Beth Goulart estreou profissionalmente em 1974, na peça Os Efeitos dos Raios Gama nas Margaridas do Campo, que rendeu a indicação ao Prêmio da Associação Paulista dos Críticos de Arte (APCA) como atriz revelação. Ganhou vários outros prêmios no palco, entre eles Shell Rio 2000, Qualidade Brasil 2000 e Unesco 2003, além de cinco premiações pelo espetáculo Simplesmente eu, Clarice Lispector (2009), de sua autoria e direção.
Participou de mais de 30 novelas e de 12 filmes de longa-metragem. Ocupa a cadeira 22 da Academia Brasileira de Cultura, que tem sua mãe Nicette como patrono. Nesta conversa exclusiva com o R7 ENTREVISTA, Beth dá detalhes sobre o livro, os ensinamentos dos pais, o processo de recuperação pessoal e os planos futuros. Prazer e delicadeza puros.
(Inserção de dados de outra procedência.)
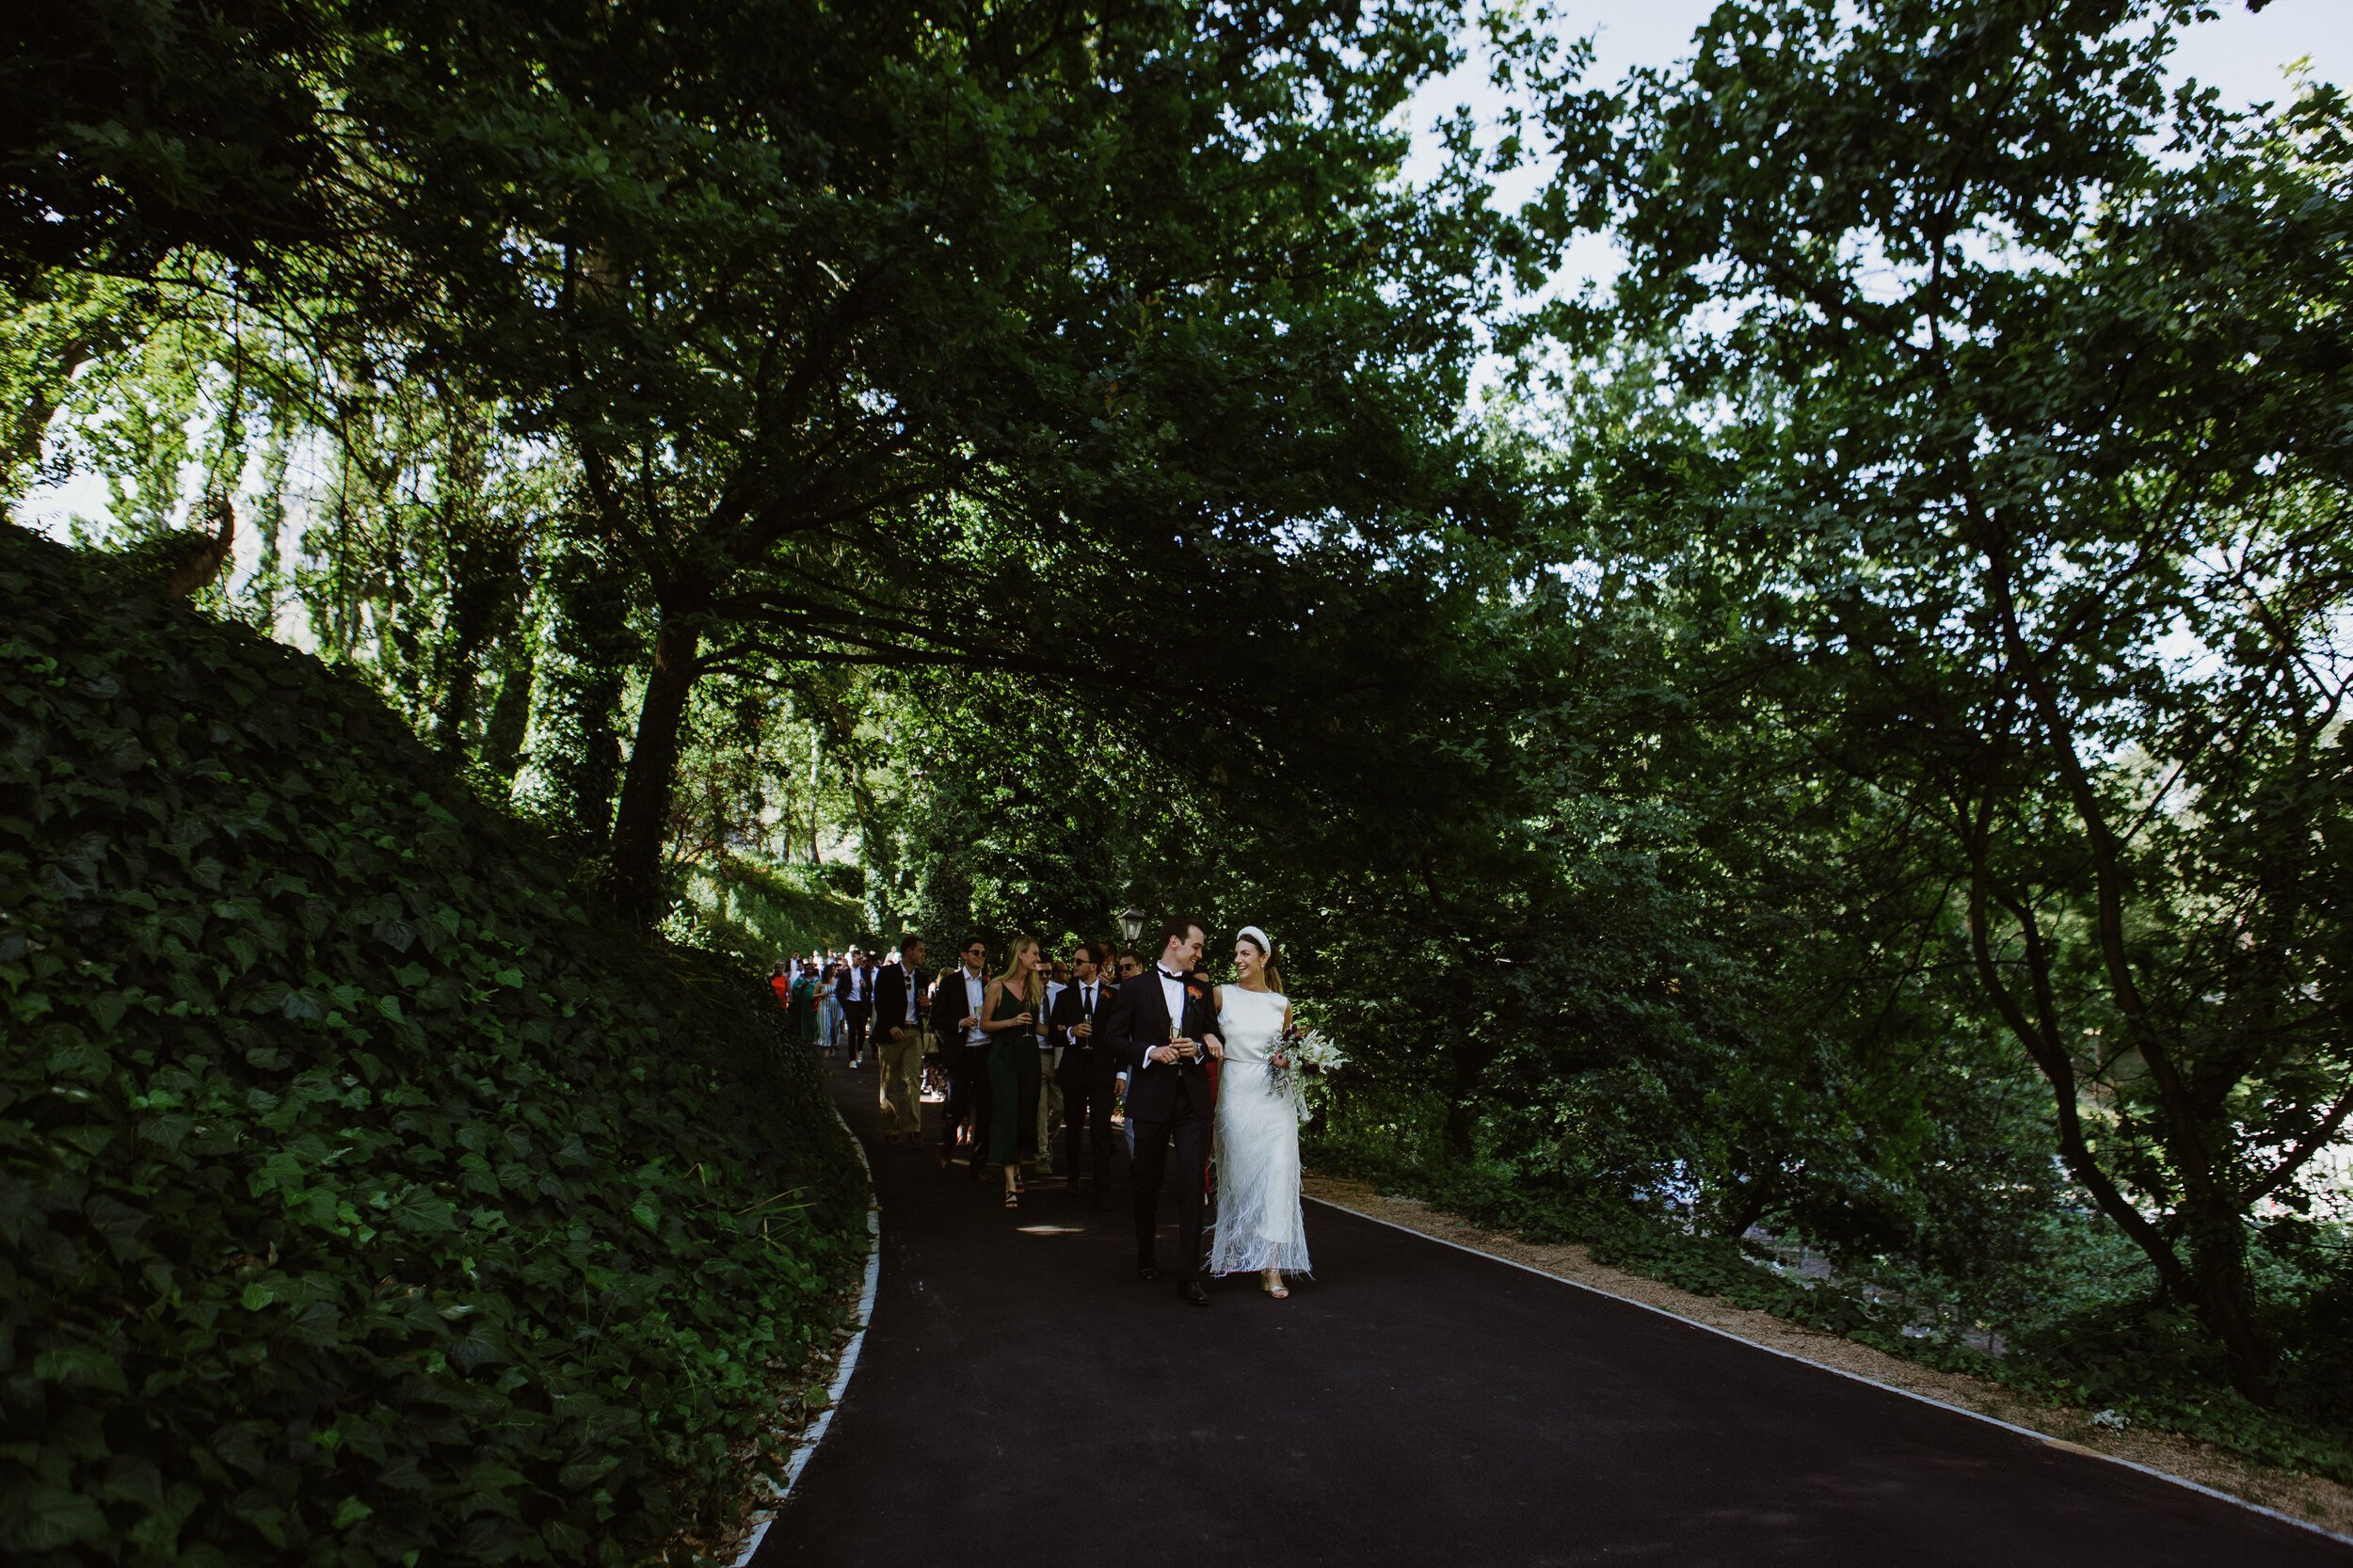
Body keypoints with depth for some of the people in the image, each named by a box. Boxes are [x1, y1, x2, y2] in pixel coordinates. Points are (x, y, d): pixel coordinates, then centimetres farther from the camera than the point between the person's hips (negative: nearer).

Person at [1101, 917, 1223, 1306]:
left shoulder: (1201, 991, 12)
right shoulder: (1135, 988, 2)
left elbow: (1215, 1040, 16)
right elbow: (1113, 1036, 0)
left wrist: (1198, 1048, -6)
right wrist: (1150, 1051, -14)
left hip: (1193, 1098, 2)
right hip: (1151, 1098, -1)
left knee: (1192, 1185, -6)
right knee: (1148, 1183, 11)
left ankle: (1189, 1276, -5)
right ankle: (1145, 1256, 32)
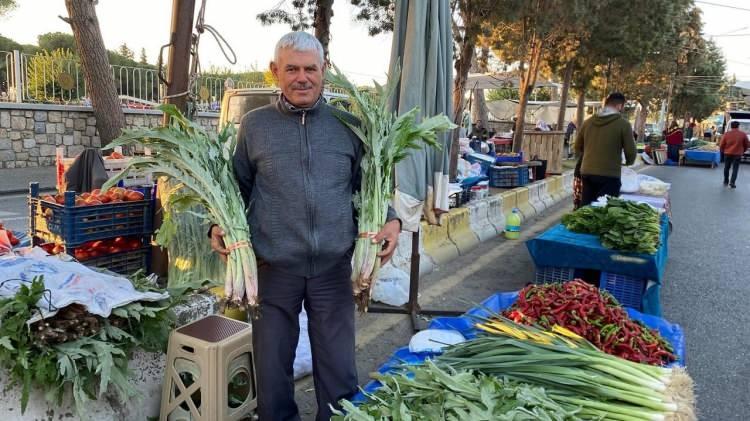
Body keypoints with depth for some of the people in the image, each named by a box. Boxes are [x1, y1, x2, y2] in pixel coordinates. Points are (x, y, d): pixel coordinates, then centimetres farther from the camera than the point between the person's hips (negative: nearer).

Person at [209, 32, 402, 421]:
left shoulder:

Acompanhe:
Conte-nos como foi o processo de mudança do projeto do livro?
Beth Goulart – Meu pai morreu em março de 2014, aos 81 anos. Minha mãe, em dezembro de 2020, aos 87, por complicações da Covid. Após a morte do meu pai, eu e mamãe vivemos coisas muito bonitas no teatro. Montamos o monólogo Perdas & Ganhos, adaptado e dirigido por mim e estrelado por ela. O espetáculo, baseado no best-seller de mesmo nome, lançado em 2003 pela Lya Luft, acabou por se tornar uma grande homenagem ao meu pai. O livro da Lya nasceu, sobretudo, do impulso emocional gerado por duas perdas fortes para ela em um curto espaço de tempo: a do pai e a do psicanalista, escritor e poeta Hélio Pellegrino, seu último companheiro. Vendeu bem porque quase todo mundo, cada qual à sua maneira, passa por isso.
Como Paulo Goulart entra nessa história?
O processo de transpor Perdas & Ganhospara o teatro ajudou-me muito, e também minha mãe e a família, a superar a perda de meu pai. Minha mãe estava em cena. Fiz uma adaptação incorporando outras personagens para trazer a história à vida dela.
A montagem foi um sucesso. Mas e depois?
A perda de meu pai e as ações em que o homenageamos aproximaram-me ainda mais de minha mãe. Continuamos com projetos no teatro e passamos a fazer palestras juntas. Nelas, a gente falava sobre arte, inspiração, passagem do tempo, entre outros temas. Em resumo, os pilares da filosofia de vida de nossa família. Até que, em 2020, veio o convite da Editora Letramento para escrevermos um livro sobre o teor dessas palestras.
Como vocês pensaram esse livro?
Eu seria a voz principal e mamãe faria comentários ao longo de todo o texto. Escolhemos começar por um momento forte: a perda do papai. Desejávamos contar como foi transformar em esse momento de superação em arte no espetáculo e em outros momentos. Iríamos fazer um diálogo de duas gerações.